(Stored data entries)
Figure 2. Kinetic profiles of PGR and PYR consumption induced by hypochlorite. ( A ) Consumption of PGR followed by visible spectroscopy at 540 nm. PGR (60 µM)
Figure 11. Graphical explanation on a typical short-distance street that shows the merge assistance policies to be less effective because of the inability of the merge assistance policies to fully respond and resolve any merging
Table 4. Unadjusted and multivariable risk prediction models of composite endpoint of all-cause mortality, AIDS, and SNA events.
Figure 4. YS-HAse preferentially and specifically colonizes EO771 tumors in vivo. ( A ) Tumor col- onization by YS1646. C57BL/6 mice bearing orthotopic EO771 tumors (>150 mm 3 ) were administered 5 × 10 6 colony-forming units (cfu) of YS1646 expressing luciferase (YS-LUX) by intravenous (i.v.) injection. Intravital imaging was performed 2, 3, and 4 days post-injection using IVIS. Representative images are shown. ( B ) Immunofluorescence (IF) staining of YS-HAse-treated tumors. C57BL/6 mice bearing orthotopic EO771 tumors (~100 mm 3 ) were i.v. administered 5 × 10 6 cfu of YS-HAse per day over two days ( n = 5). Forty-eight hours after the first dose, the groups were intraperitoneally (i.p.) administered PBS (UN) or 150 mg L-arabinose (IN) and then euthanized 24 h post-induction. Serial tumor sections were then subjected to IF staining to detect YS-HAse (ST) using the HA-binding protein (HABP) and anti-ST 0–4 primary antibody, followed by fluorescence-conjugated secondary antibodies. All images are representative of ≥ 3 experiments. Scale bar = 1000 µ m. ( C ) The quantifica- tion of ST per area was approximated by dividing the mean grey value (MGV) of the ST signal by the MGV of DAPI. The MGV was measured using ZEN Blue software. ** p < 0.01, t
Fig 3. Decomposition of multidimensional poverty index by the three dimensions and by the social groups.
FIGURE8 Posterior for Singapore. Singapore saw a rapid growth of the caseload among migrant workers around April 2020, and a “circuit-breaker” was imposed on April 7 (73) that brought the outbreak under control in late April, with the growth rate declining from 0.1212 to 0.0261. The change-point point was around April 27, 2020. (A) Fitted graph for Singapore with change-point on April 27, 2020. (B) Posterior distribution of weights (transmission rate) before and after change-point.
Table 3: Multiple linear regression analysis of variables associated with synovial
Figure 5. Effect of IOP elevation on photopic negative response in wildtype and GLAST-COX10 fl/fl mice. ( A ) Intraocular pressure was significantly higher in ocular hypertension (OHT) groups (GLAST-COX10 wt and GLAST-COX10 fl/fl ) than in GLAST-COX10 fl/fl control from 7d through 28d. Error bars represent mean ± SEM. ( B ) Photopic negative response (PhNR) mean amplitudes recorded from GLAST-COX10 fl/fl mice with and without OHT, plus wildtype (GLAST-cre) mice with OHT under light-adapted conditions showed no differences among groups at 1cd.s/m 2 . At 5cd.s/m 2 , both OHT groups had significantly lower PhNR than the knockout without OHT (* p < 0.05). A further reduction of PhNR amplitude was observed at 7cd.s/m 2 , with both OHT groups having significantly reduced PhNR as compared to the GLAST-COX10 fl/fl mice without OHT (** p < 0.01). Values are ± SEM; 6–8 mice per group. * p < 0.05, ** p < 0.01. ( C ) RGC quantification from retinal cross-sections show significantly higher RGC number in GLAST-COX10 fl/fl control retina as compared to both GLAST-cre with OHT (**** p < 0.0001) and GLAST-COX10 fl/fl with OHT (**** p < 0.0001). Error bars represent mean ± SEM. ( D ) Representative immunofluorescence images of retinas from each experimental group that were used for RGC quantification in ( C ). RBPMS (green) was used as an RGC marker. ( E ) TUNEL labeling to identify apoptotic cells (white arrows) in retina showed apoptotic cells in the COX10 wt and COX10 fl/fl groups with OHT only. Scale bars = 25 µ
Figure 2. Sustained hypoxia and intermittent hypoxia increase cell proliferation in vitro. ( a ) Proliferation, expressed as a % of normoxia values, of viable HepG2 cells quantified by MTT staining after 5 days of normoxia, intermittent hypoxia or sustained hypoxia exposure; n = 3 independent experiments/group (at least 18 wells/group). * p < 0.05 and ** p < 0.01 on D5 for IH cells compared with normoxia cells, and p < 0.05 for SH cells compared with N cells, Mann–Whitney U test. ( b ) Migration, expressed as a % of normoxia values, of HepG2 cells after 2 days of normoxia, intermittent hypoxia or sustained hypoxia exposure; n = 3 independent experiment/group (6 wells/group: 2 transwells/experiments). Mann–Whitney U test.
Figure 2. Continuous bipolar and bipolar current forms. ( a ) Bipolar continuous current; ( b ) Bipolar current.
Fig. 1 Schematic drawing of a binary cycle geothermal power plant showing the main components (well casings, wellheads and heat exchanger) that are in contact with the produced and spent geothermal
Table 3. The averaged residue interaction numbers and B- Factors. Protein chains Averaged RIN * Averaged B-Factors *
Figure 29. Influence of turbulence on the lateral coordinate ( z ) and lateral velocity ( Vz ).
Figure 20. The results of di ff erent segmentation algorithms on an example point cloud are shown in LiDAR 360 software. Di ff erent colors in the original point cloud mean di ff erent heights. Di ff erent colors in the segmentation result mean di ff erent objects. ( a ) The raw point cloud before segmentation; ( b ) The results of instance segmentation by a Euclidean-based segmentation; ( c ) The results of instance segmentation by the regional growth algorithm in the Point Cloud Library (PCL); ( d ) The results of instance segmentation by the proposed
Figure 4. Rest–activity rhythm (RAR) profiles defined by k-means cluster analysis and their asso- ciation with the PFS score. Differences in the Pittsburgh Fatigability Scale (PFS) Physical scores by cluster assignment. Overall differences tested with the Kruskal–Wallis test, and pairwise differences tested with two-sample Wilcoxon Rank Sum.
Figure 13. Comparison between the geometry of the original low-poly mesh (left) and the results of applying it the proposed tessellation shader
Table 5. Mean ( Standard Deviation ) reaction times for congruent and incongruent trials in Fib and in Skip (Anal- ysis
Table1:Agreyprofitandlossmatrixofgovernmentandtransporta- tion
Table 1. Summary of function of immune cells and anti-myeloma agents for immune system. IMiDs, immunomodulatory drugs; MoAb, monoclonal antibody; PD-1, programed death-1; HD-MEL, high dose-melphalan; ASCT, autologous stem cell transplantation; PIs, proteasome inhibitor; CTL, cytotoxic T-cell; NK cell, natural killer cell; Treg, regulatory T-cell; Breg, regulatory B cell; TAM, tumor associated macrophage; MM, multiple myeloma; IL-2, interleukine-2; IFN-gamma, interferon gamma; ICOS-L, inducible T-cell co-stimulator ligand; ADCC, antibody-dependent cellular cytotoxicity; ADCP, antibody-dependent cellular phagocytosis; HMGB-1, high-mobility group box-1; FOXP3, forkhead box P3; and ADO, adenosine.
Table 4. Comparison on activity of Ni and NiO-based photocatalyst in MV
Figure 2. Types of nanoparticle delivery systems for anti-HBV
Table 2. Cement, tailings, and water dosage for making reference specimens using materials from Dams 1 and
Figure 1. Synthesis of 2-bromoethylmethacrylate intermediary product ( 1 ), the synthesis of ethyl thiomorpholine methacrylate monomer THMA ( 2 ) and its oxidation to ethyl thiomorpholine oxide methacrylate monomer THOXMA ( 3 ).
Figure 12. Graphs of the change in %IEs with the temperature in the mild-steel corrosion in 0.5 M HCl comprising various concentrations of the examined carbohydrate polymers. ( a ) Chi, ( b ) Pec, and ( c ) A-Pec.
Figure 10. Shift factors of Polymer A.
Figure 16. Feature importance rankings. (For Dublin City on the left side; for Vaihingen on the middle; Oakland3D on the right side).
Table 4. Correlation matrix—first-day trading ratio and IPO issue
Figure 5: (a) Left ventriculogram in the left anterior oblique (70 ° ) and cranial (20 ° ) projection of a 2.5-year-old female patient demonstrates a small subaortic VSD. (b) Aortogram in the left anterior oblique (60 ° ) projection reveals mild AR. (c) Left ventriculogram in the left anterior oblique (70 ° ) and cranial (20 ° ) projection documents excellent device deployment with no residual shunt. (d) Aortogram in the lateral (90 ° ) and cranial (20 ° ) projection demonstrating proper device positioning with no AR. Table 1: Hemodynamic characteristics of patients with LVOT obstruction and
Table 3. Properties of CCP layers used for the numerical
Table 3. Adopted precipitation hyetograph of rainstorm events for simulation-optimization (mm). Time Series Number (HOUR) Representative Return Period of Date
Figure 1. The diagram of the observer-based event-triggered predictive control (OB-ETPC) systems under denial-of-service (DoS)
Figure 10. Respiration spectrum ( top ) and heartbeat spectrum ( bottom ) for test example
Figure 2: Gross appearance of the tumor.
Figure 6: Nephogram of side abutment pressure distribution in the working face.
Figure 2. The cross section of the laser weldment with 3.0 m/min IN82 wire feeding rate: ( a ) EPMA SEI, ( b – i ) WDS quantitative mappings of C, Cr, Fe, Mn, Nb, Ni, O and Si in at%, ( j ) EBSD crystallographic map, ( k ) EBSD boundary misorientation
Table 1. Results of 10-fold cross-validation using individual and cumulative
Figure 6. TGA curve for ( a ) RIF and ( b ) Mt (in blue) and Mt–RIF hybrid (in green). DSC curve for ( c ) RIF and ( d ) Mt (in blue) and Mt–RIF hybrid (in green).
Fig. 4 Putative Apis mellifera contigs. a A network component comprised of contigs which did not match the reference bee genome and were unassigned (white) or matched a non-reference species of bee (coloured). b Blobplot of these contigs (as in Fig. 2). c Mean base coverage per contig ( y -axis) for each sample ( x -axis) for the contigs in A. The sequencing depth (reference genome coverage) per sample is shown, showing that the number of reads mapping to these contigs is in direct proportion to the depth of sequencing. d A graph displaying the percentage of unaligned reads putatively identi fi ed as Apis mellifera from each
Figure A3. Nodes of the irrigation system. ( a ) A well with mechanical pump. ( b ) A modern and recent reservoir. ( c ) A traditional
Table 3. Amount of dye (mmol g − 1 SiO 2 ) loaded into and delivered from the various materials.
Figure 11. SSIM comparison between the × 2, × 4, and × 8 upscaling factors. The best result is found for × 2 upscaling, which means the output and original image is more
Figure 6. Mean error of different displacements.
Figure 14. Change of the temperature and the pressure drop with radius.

» Directions
Send back an exact copy of only the lines from the line with "Figure 29. Influence" up to and including the line with "Figure 20. The" in the data above.

» Output of the exercise
Figure 29. Influence of turbulence on the lateral coordinate ( z ) and lateral velocity ( Vz ).
Figure 20. The results of di ff erent segmentation algorithms on an example point cloud are shown in LiDAR 360 software. Di ff erent colors in the original point cloud mean di ff erent heights. Di ff erent colors in the segmentation result mean di ff erent objects. ( a ) The raw point cloud before segmentation; ( b ) The results of instance segmentation by a Euclidean-based segmentation; ( c ) The results of instance segmentation by the regional growth algorithm in the Point Cloud Library (PCL); ( d ) The results of instance segmentation by the proposed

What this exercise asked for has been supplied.